昨年の秋の終わりころ、氏神様の椎尾八幡宮石垣に橋脚のない五連の錦帯橋と岩国城が描かれた。誰の作品だろう、どんな風にして描いたのだろう、そんな思いで眺めていた。見る回数が膨らむと少し興味が薄らいで通るたびに気をつけてみることが薄くなった。そして少し色合いも薄くなってきたかな、と感じていた。
今年になって気づいた。錦帯橋の描かれた石垣の奥側の高さのある石垣に巨大な黒龍が描かれた。鳥居に噛みつきそうな大きさは目測で数メートルはありそうだ。。繊細で立体的で今にも動き出しそう。もしかしてバンクシーの作ではと立ち止まる。いや、彼の作品は風刺画、この龍は社会への何かの怒りかなどと思いながら黒龍をFBにアップした。ありがたいことに情報がいくつか寄せられた。
その1.石垣を清掃するとき汚れを残して描かれた傑作。その2.作者はボランティア。その3.龍は、錦帯橋の次に何を描こうかと思案の時、臥龍橋通りの突き当りだから「龍」にしたらと言われ決まった。その4.描く道具は絵筆や刷毛ならぬ汚れ落としの高圧洗浄機で描き上げた。
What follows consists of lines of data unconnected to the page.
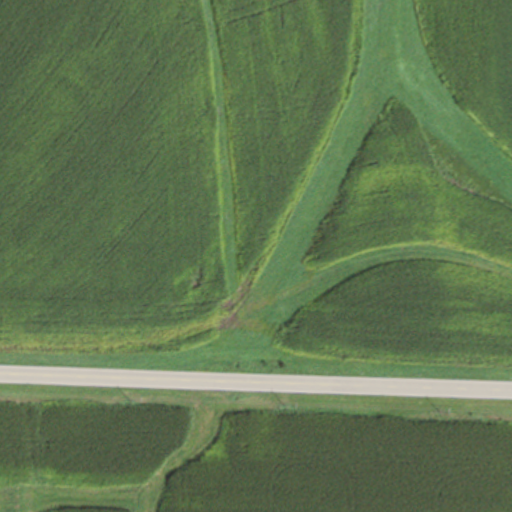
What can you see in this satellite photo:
road: (256, 387)
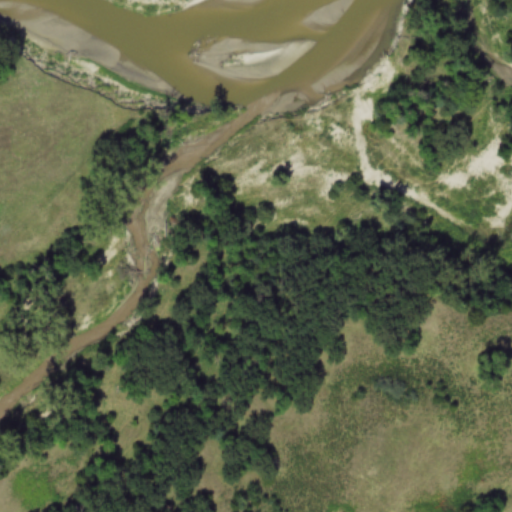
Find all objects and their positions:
river: (320, 51)
river: (135, 57)
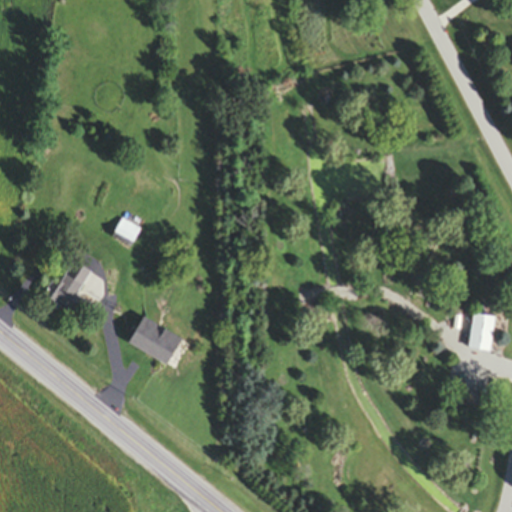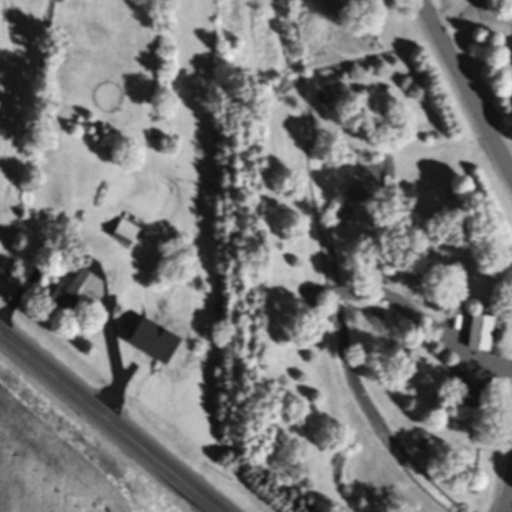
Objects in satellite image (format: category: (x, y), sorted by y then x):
building: (510, 2)
road: (510, 243)
building: (65, 289)
building: (480, 335)
building: (151, 342)
road: (110, 352)
road: (110, 420)
road: (219, 511)
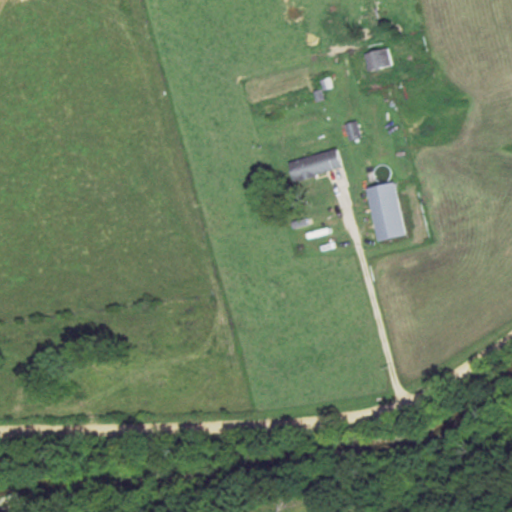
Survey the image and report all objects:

情報を頂いた方有難うございます。関東在住の当地出身者から、訪岩できるようになったら是非見に行きたい、実物を見てみたい、などの応答があった。それにしても高圧洗浄機で凹凸のある石垣の汚れを落としながら汚れを残した部分を作品にする、それは高い足場の上で、凄い腕の持ち主と思う。水中に棲む龍は時に天に昇って風雲を起こすという。さて何をしたいのだろうか。